И класть на гроб цветы;

По смерти стал ты вне тревог;

Ты стал загадкою, как Бог, --

И вдруг душа твоя

Как радость встретила покой, --

Какого в жизни нет земной -- покой небытия!"

Какое ничтожное и фальшивое утешение! Каким образом, спрашивается, душа встретит покой небытия с радостью? Ведь до последней секунды душа не будет знать, что именно она встретит, а когда затем наступит "небытие", то уже ровно ничего не будет, а следовательно, не будет и радости... Или -- "На своих похоронах Не будешь зритель ты!" Да что же из этого? Если это и действительно так, то разве при жизни мы не знаем с самою ужасающею достоверностью, какой именно вид мы будем иметь на своих похоронах? И разве в одном этом сознании не заключается уже страдания самого живого, глубокого и ничем неустранимого?! Я знаю наверное, что умру. И когда я умру, то, быть может, еще в первую секунду (едва уловимую) моим близким померещится, что я испытал радость облегчения. Но уже в следующую секунду они испытают отчаяние. Они будут ходить, говорить между собою, будут видеть вокруг себя всевозможные домашние предметы и в то же время внутренне содрогаться от сознания, что все это потеряло для меня всякое значение, навсегда. Навсегда! -- это слово -- как страшный молот, пришибет их мысль... Откуда-нибудь взглянет на них мой портрет, где-нибудь между бумагами мелькнет мой почерк, и тогда все это покажется им непонятным призраком, угнетающим их до безумия! И они станут с растерзанною душою сожалеть меня. И я уже теперь страдаю от этого сожаления...
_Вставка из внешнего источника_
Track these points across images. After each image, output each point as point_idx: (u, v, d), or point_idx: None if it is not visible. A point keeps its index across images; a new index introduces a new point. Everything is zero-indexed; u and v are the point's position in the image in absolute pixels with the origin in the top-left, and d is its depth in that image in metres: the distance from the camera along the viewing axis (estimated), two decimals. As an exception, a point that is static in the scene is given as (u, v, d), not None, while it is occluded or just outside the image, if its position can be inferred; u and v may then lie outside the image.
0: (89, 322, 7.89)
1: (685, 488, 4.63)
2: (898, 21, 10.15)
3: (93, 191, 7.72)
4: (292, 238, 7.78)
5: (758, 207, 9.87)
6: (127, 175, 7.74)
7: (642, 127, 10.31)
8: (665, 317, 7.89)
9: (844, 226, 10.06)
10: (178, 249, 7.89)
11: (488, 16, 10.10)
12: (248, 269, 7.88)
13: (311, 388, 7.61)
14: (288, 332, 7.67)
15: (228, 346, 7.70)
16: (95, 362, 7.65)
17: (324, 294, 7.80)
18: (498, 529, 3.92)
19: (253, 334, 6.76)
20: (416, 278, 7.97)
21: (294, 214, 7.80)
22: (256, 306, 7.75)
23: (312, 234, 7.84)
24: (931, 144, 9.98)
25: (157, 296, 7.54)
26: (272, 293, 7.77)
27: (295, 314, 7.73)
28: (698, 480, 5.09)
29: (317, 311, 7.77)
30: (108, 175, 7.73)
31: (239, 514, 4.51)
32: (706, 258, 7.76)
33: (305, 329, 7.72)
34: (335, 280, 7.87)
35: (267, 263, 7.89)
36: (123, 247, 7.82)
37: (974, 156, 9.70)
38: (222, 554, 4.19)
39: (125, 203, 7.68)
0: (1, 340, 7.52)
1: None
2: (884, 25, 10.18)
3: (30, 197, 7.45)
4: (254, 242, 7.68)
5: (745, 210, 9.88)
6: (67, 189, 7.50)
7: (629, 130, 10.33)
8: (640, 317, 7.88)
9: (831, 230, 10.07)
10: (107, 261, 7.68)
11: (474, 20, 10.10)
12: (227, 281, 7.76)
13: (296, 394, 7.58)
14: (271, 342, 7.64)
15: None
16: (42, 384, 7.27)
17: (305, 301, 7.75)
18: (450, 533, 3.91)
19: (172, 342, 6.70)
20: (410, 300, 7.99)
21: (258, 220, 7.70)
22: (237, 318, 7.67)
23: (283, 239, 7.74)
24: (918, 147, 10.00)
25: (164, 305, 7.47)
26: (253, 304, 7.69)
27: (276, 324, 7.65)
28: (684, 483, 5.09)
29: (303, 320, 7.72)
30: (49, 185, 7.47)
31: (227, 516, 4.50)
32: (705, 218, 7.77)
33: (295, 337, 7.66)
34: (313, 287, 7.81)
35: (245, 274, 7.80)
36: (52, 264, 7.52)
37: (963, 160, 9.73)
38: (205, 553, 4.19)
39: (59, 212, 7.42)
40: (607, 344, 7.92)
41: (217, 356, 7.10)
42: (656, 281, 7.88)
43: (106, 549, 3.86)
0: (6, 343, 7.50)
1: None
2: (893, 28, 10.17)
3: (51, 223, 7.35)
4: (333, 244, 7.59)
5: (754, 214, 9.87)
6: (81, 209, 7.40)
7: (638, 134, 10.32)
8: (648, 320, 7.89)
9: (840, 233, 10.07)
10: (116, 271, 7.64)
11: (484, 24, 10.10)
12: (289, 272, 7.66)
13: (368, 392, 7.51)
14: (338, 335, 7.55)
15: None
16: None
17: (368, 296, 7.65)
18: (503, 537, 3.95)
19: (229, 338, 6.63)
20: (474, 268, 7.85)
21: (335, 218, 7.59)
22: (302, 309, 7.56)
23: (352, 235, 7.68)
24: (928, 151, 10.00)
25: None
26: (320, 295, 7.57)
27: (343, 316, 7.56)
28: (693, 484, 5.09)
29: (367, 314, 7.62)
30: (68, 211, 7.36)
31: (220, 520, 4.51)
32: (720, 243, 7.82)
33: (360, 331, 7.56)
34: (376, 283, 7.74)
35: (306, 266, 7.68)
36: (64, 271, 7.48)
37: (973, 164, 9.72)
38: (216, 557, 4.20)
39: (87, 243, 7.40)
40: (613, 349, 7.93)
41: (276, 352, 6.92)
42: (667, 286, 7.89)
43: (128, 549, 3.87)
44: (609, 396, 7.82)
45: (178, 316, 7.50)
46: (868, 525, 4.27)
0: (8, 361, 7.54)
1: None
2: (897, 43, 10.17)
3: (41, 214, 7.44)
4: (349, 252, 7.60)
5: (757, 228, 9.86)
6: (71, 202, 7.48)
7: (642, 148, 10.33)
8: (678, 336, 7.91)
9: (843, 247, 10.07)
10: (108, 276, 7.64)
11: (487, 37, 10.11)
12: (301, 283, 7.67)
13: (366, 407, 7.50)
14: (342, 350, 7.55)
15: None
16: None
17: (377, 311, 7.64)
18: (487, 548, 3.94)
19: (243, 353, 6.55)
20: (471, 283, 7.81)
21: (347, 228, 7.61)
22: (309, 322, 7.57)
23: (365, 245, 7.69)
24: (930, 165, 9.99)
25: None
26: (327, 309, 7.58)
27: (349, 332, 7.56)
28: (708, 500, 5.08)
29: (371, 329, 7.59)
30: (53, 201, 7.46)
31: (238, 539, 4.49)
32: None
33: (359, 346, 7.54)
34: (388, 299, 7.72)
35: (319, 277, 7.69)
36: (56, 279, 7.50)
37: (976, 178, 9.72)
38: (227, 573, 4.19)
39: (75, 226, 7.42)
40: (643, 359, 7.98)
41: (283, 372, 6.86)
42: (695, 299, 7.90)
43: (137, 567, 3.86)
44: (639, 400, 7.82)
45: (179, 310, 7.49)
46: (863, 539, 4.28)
Между тем мое тело (якобы вкусившее радость покоя) возбудит в них новые, с каждым часом возрастающие страдания. Некоторая ничтожная теплота кожи и первая обманчивая естественность прижизненных очертаний -- все это быстро исчезнет. Обмоют и начнут одевать меня -- новые мучения! Сюртук или фрак, -- в них я был живым, был в них одет, когда ездил в театр (что такое театр?!), делал визиты (что такое визиты?!), произносил речи (неужели я мог это делать?!) -- и теперь эти одежды нужно будет натягивать на тупую неподвижную куклу. Сапоги... нельзя надеть их! И вот, башмаки -- глупые гробовщические башмаки, столь чуждые воспоминанию обо мне -- какие-то мягкие лодки, какой-то безличный товар, -- вот что потребуется теперь для моих ног. А самые ноги? ступни? Разве в них теперь не сквозит уже лучистый веер костей?.. А затем -- холод тела, чернота, одеревенелость и главное -- лед, -- лед там, где была мысль, -- лед до самых мельчайших внутренних сосудов... Лед и мрак!.. И я опять страдаю заранее от этого страха и сожаления всех живых...

Но пройдут сутки, и на моем лице, на моем лбу, вокруг моих глаз и носа, на моих щеках и в очертаниях моей челюсти, на всем этом обозначится "печать смерти", -- да, именно "печать" в том самом смысле, как прилагают свою печать люди, т.е. обозначится казенный и однообразный вензель или герб смерти: череп!..

Все убедятся, что я сделался ни к чему ненужным -- и едва ли кто-нибудь из живых подумает обо мне словами поэта Майкова: "Ты стал загадкою, как Бог!"